◆ **YOUR TASK**:
Count the lines below that contain the string "family" and report only that number.

Extracted records:
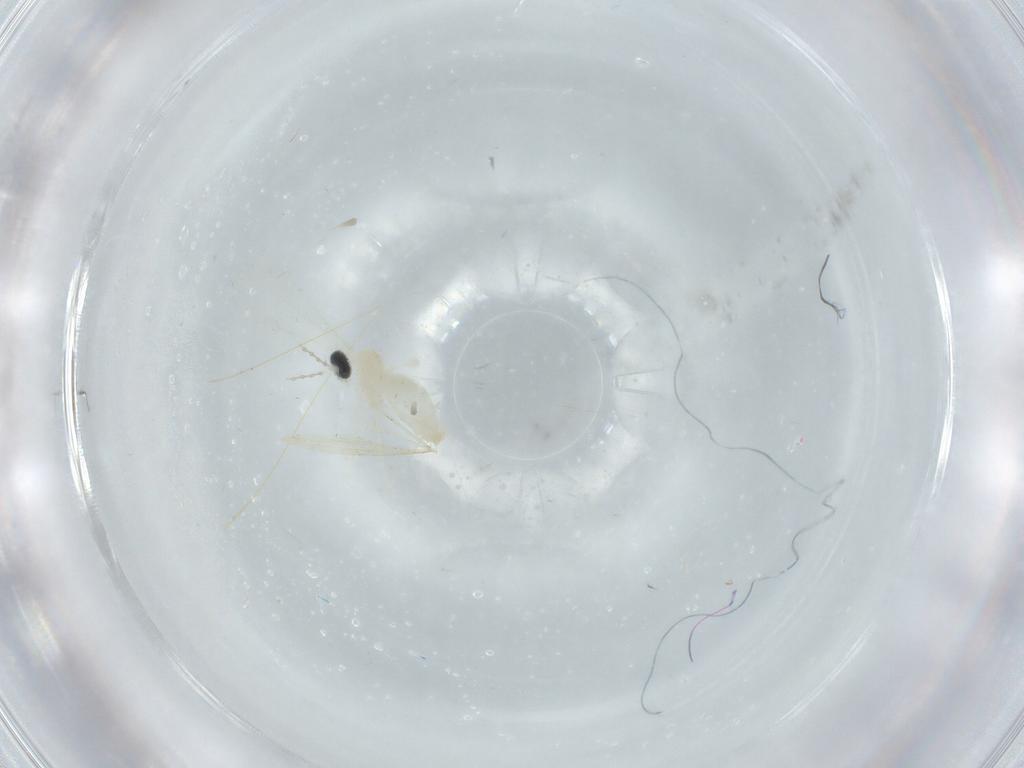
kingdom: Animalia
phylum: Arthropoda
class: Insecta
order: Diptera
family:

...

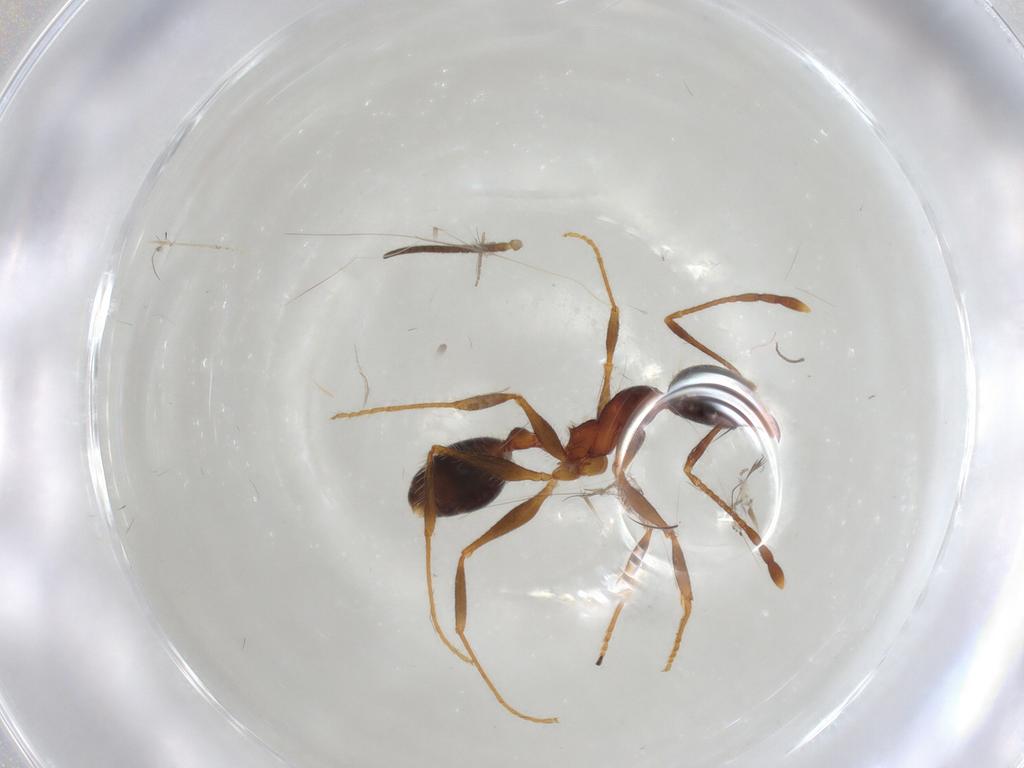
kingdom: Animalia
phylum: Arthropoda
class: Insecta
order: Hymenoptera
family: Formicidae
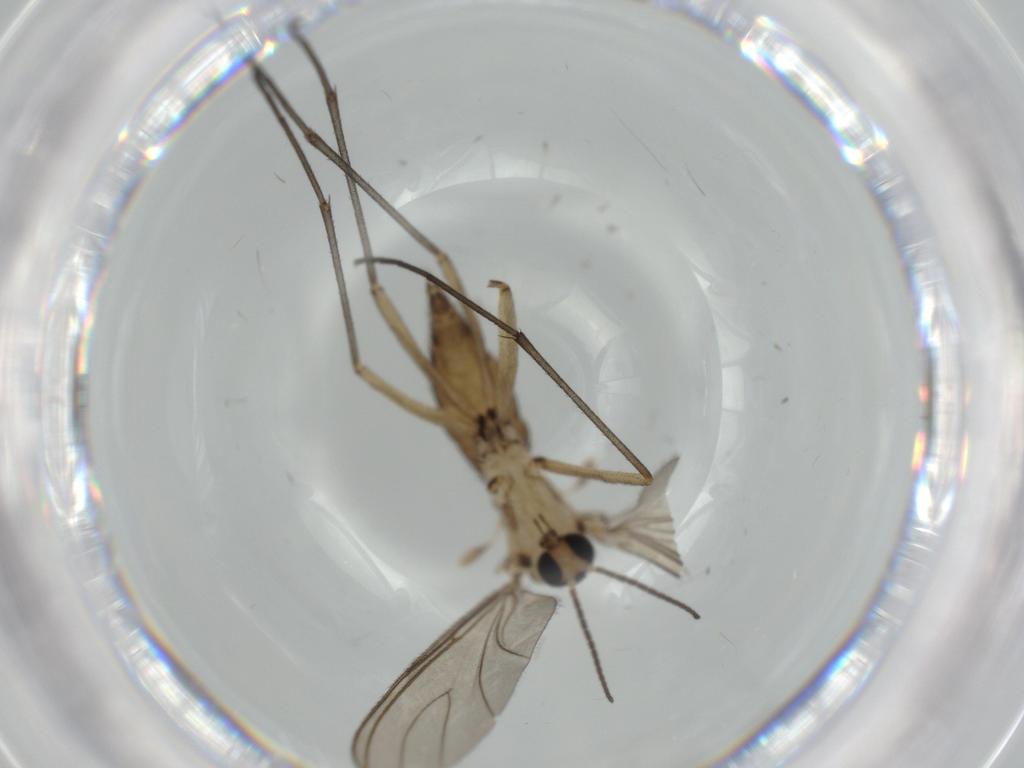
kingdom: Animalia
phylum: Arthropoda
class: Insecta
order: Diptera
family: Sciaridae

* * *

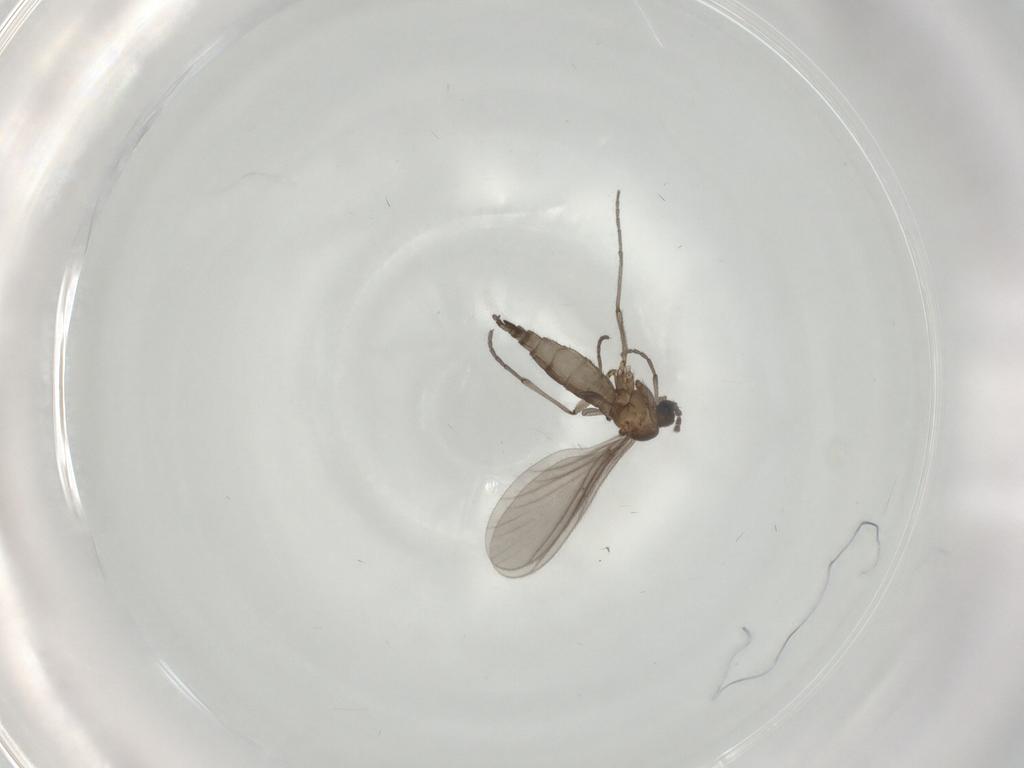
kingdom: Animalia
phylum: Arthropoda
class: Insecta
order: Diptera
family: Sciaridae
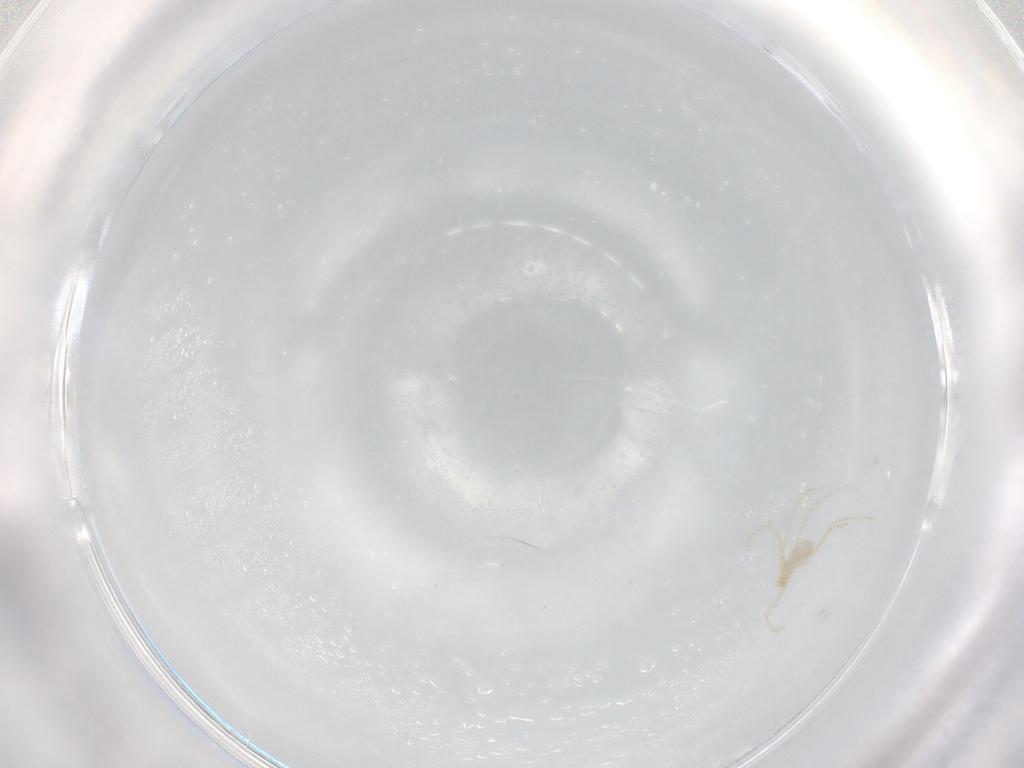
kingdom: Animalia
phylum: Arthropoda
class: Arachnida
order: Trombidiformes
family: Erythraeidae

◆ **WRITTEN ANSWER**:
5